* [Input material]:
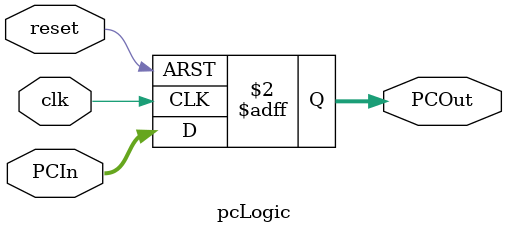
<source format=v>
module pcLogic (
  input             clk, reset,
  input      [31:0] PCIn,
  output reg [31:0] PCOut
);

// simple resetablle dff

always @(posedge clk or posedge reset)
  if (reset) PCOut <= 32'b0;
  else       PCOut <= PCIn;

endmodule
</source>
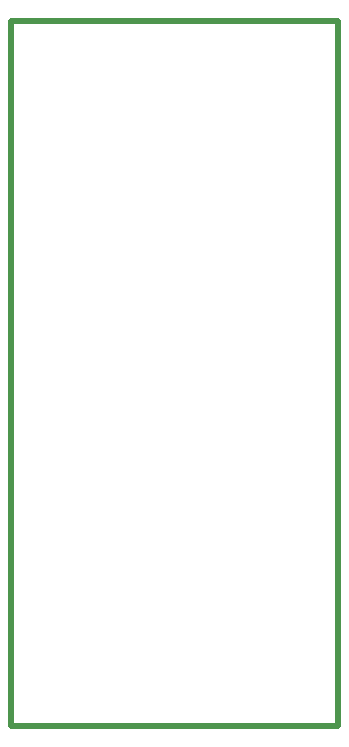
<source format=gko>
%FSTAX24Y24*%
%MOIN*%
%SFA1B1*%

%IPPOS*%
%ADD65C,0.020000*%
%LNv3-1*%
%LPD*%
G54D65*
X033917Y016815D02*
X044818D01*
Y040327*
X033917D02*
X044818D01*
X033917Y016815D02*
Y040327D01*
M02*
</source>
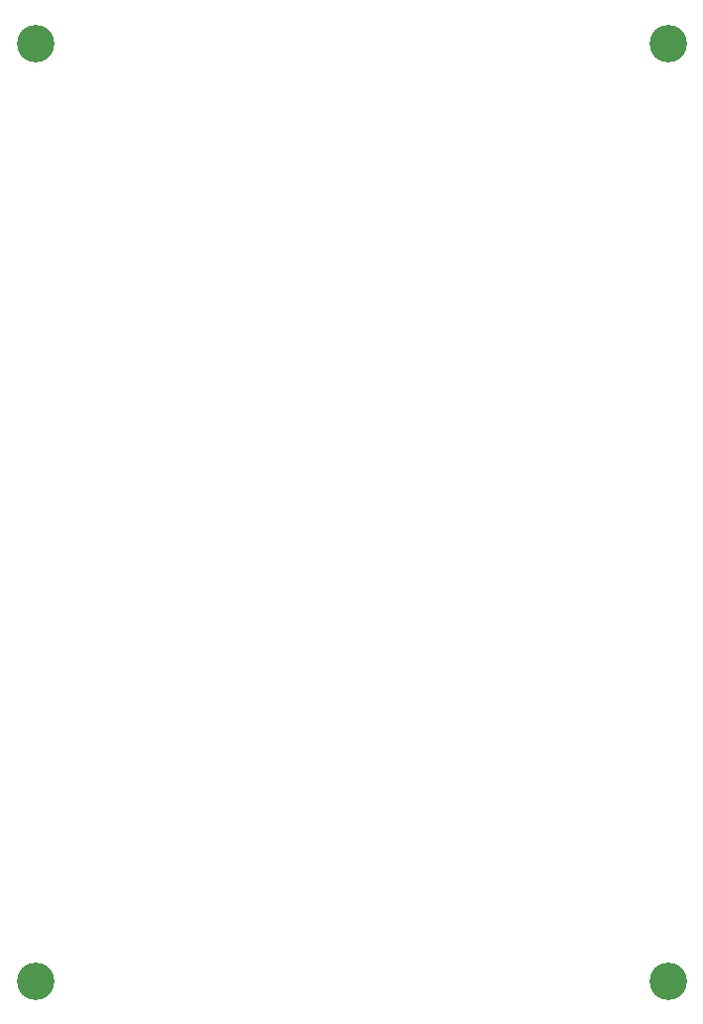
<source format=gbr>
G04 EAGLE Gerber RS-274X export*
G75*
%MOMM*%
%FSLAX34Y34*%
%LPD*%
%INSoldermask Top*%
%IPPOS*%
%AMOC8*
5,1,8,0,0,1.08239X$1,22.5*%
G01*
%ADD10C,3.203200*%


D10*
X30000Y30000D03*
X570000Y30000D03*
X570000Y830000D03*
X30000Y830000D03*
M02*

</source>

* [What is expected]: Please restate the whole listing exactly, without any of its pictures.

* [Task result]:
<source format=v>
module pcLogic (
  input             clk, reset,
  input      [31:0] PCIn,
  output reg [31:0] PCOut
);

// simple resetablle dff

always @(posedge clk or posedge reset)
  if (reset) PCOut <= 32'b0;
  else       PCOut <= PCIn;

endmodule
</source>
<source format=gko>
%FSTAX24Y24*%
%MOIN*%
%SFA1B1*%

%IPPOS*%
%ADD65C,0.020000*%
%LNv3-1*%
%LPD*%
G54D65*
X033917Y016815D02*
X044818D01*
Y040327*
X033917D02*
X044818D01*
X033917Y016815D02*
Y040327D01*
M02*
</source>
<source format=gbr>
G04 EAGLE Gerber RS-274X export*
G75*
%MOMM*%
%FSLAX34Y34*%
%LPD*%
%INSoldermask Top*%
%IPPOS*%
%AMOC8*
5,1,8,0,0,1.08239X$1,22.5*%
G01*
%ADD10C,3.203200*%


D10*
X30000Y30000D03*
X570000Y30000D03*
X570000Y830000D03*
X30000Y830000D03*
M02*

</source>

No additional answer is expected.